(Stored data)

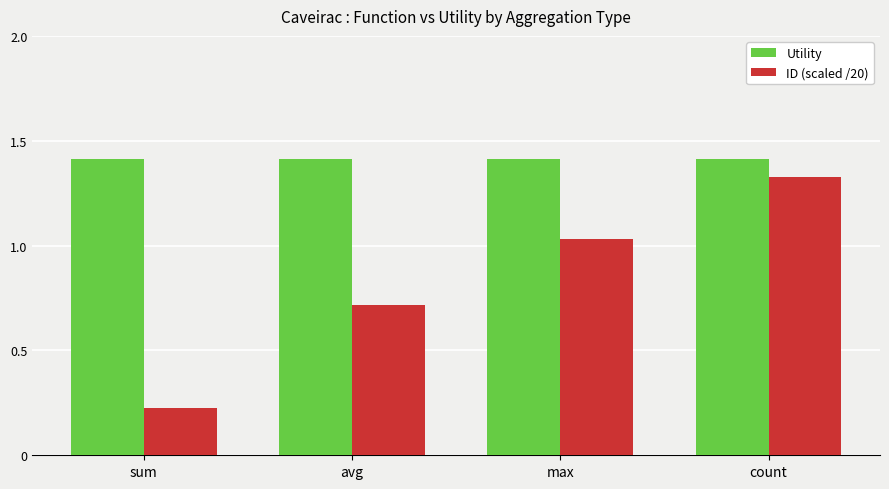

At which label does ID (scaled /20) reach its peak?

count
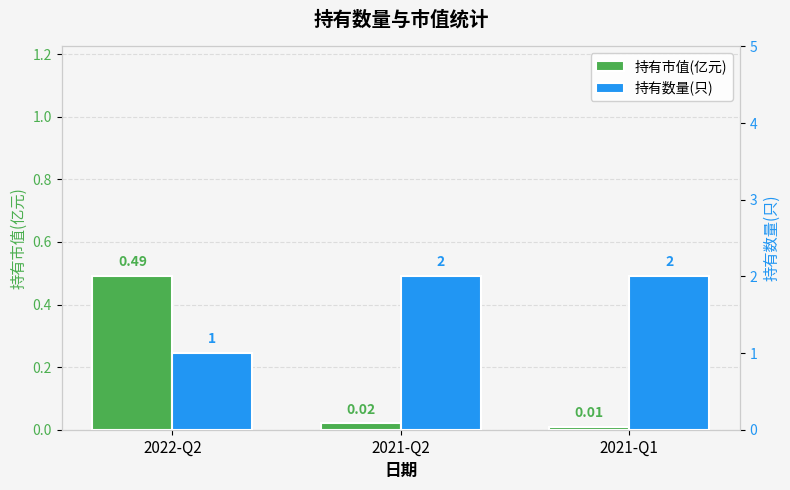

What is the label of the 2nd bar from the left?

2021-Q2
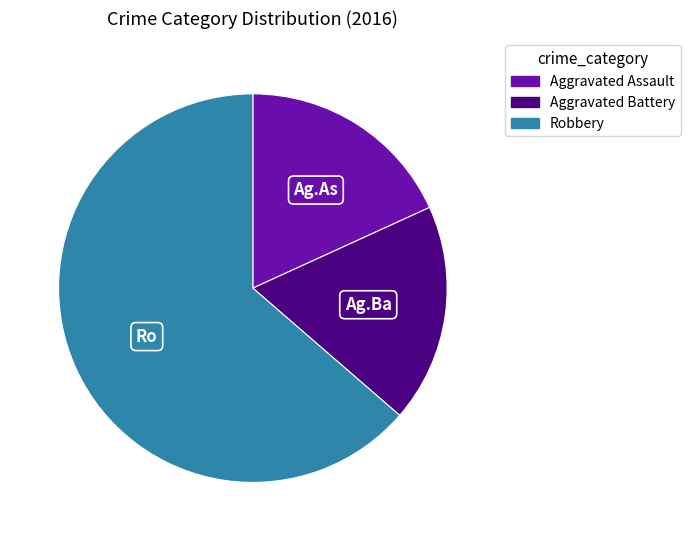

Count the number of slices in the pie.

3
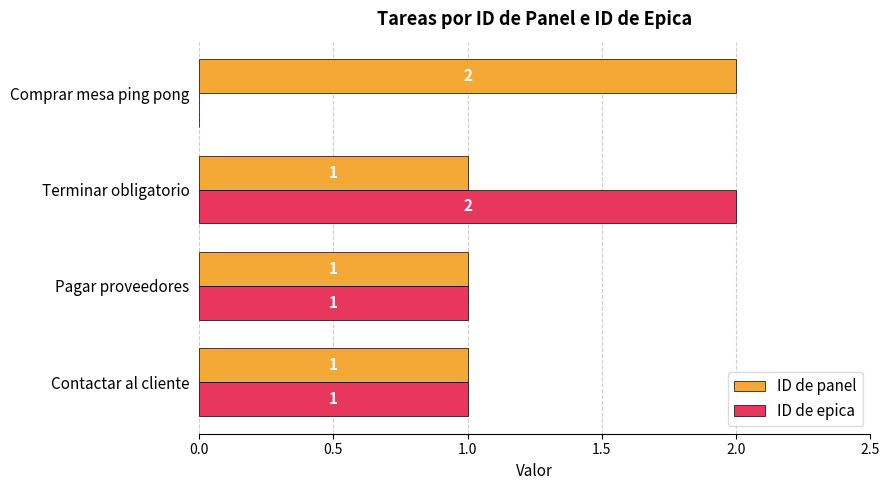

Which series has the largest total across all categories?

ID de panel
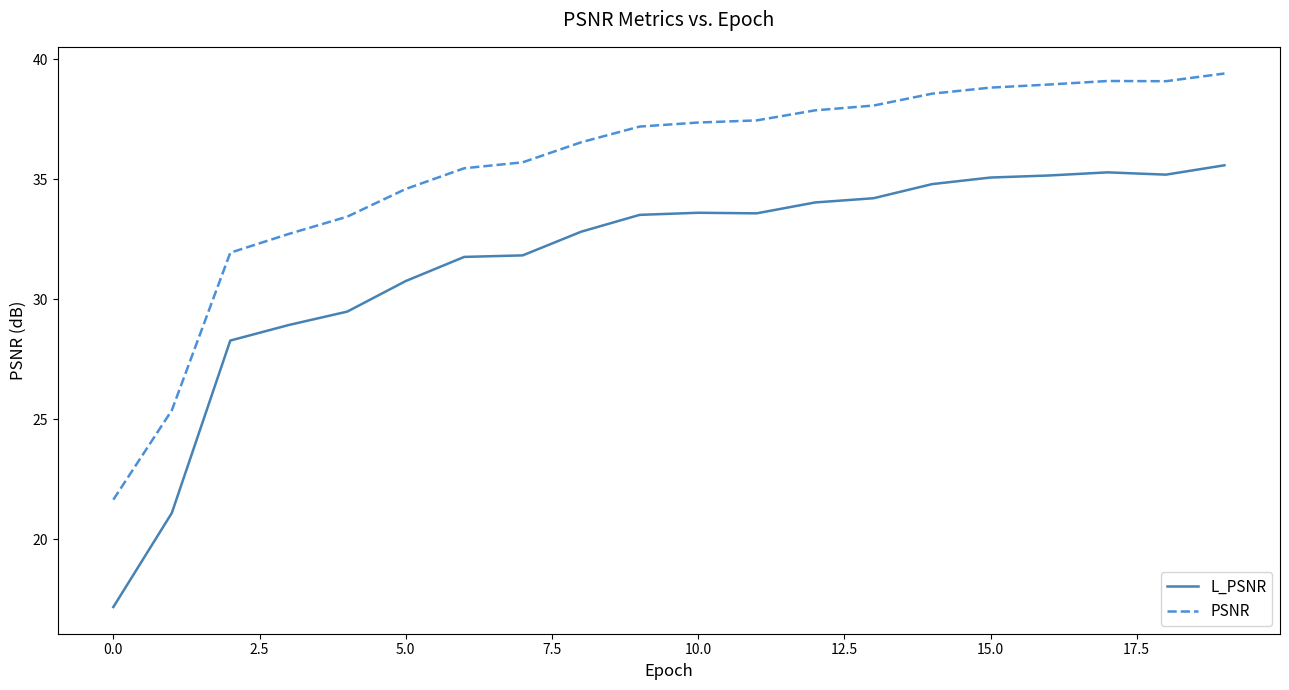

True or false: L_PSNR and PSNR intersect in this chart.

False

* [Instruction]:
Copy every one of the entries above word for word, leaving out the pictures.

* [Response box]:
At which label does ID (scaled /20) reach its peak?

count

What is the label of the 2nd bar from the left?

2021-Q2

Count the number of slices in the pie.

3

Which series has the largest total across all categories?

ID de panel

True or false: L_PSNR and PSNR intersect in this chart.

False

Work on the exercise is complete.